**Material provided:**

------------------------------------------------------------------------

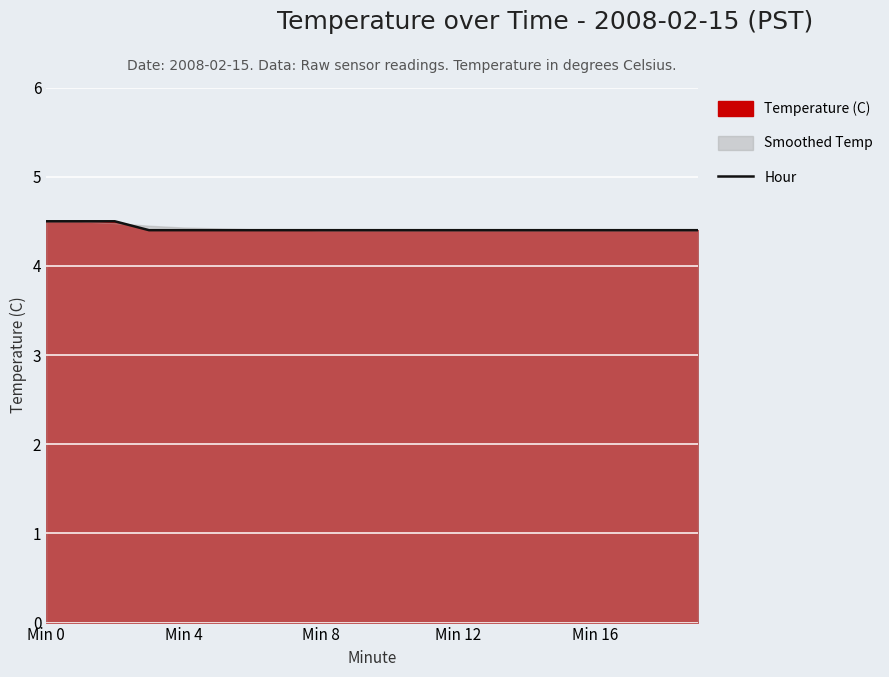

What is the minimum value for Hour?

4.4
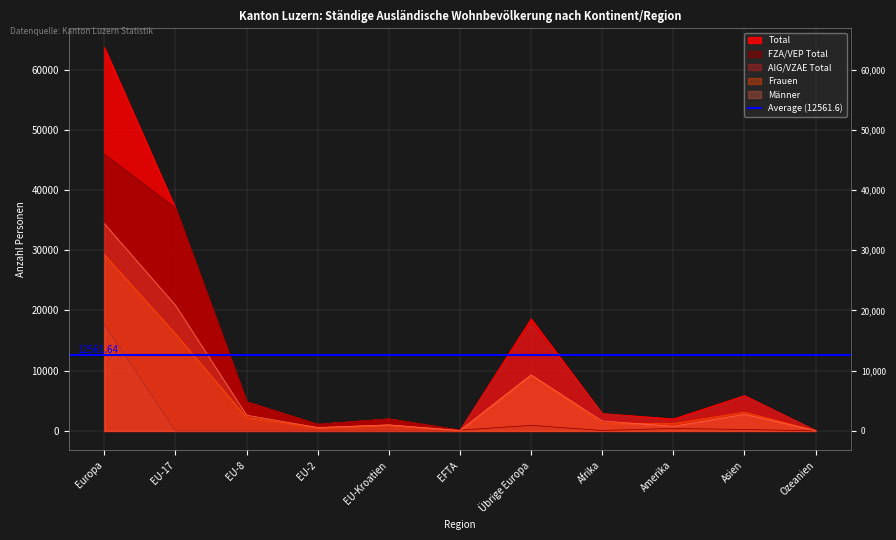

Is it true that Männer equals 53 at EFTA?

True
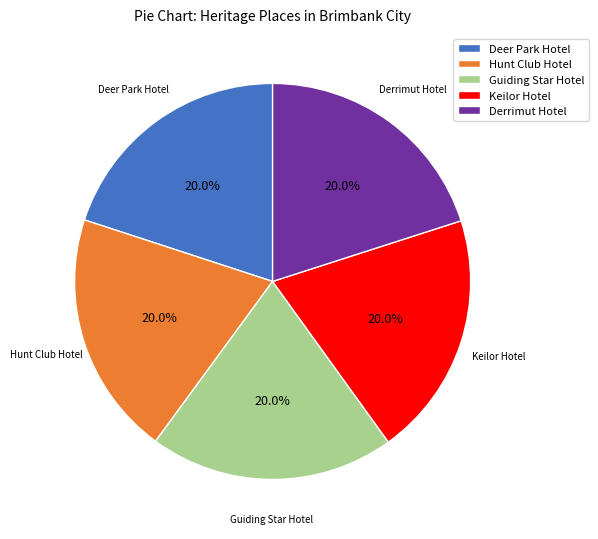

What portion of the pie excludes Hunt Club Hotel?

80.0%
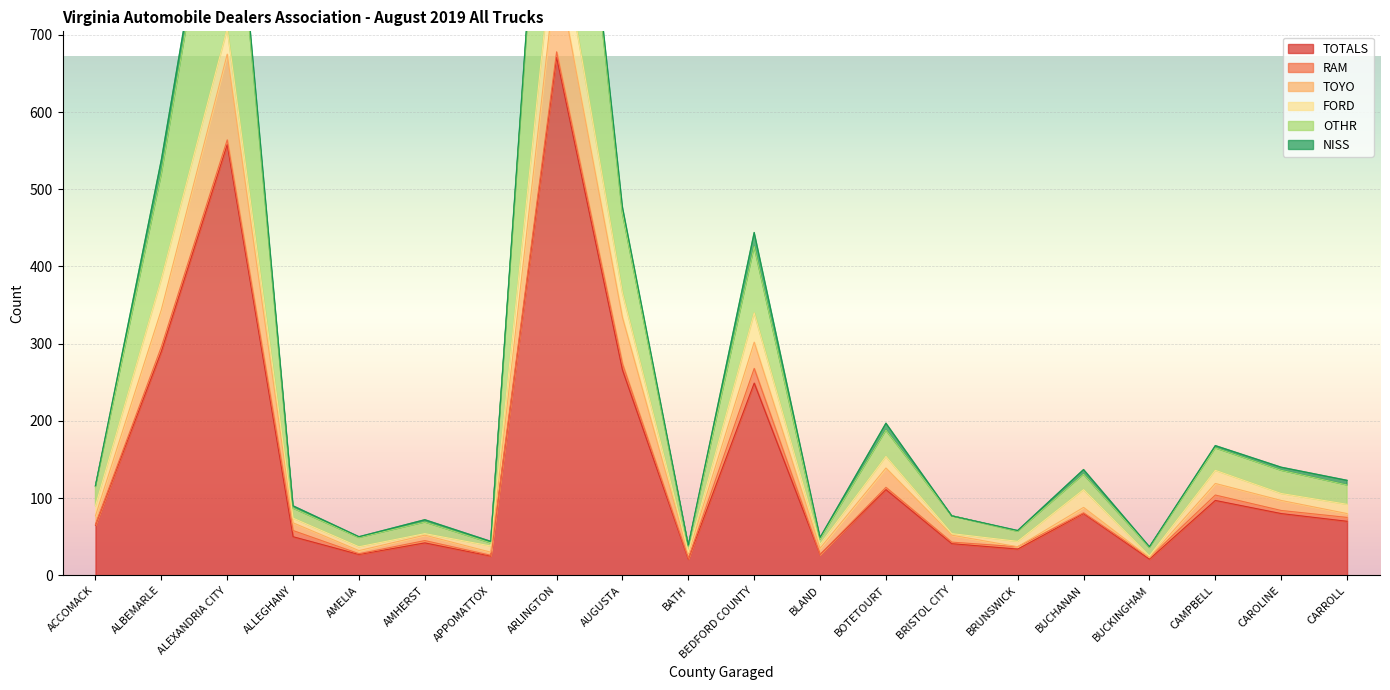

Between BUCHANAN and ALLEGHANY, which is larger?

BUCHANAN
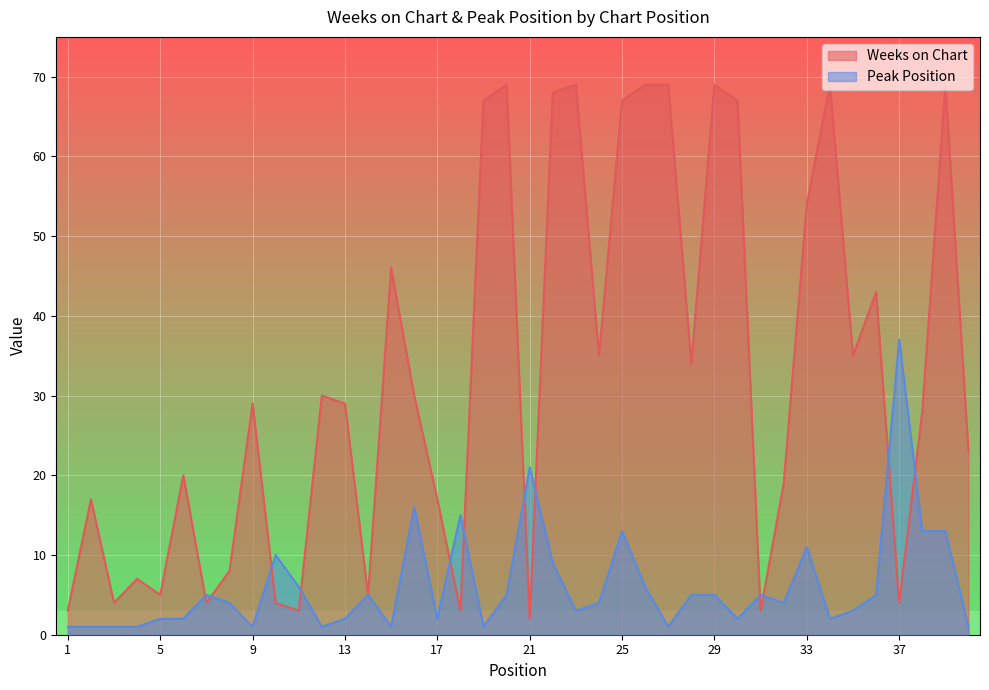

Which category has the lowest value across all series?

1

------------------------------------------------------------------------

**What is needed:** Rewrite all five items above with every occurrence of "value" swapped for "reading", leaving everything else unchanged. Omit the pictures from your answer.

**Answer to the exercise:**
What is the minimum reading for Hour?

4.4

Is it true that Männer equals 53 at EFTA?

True

What portion of the pie excludes Hunt Club Hotel?

80.0%

Between BUCHANAN and ALLEGHANY, which is larger?

BUCHANAN

Which category has the lowest reading across all series?

1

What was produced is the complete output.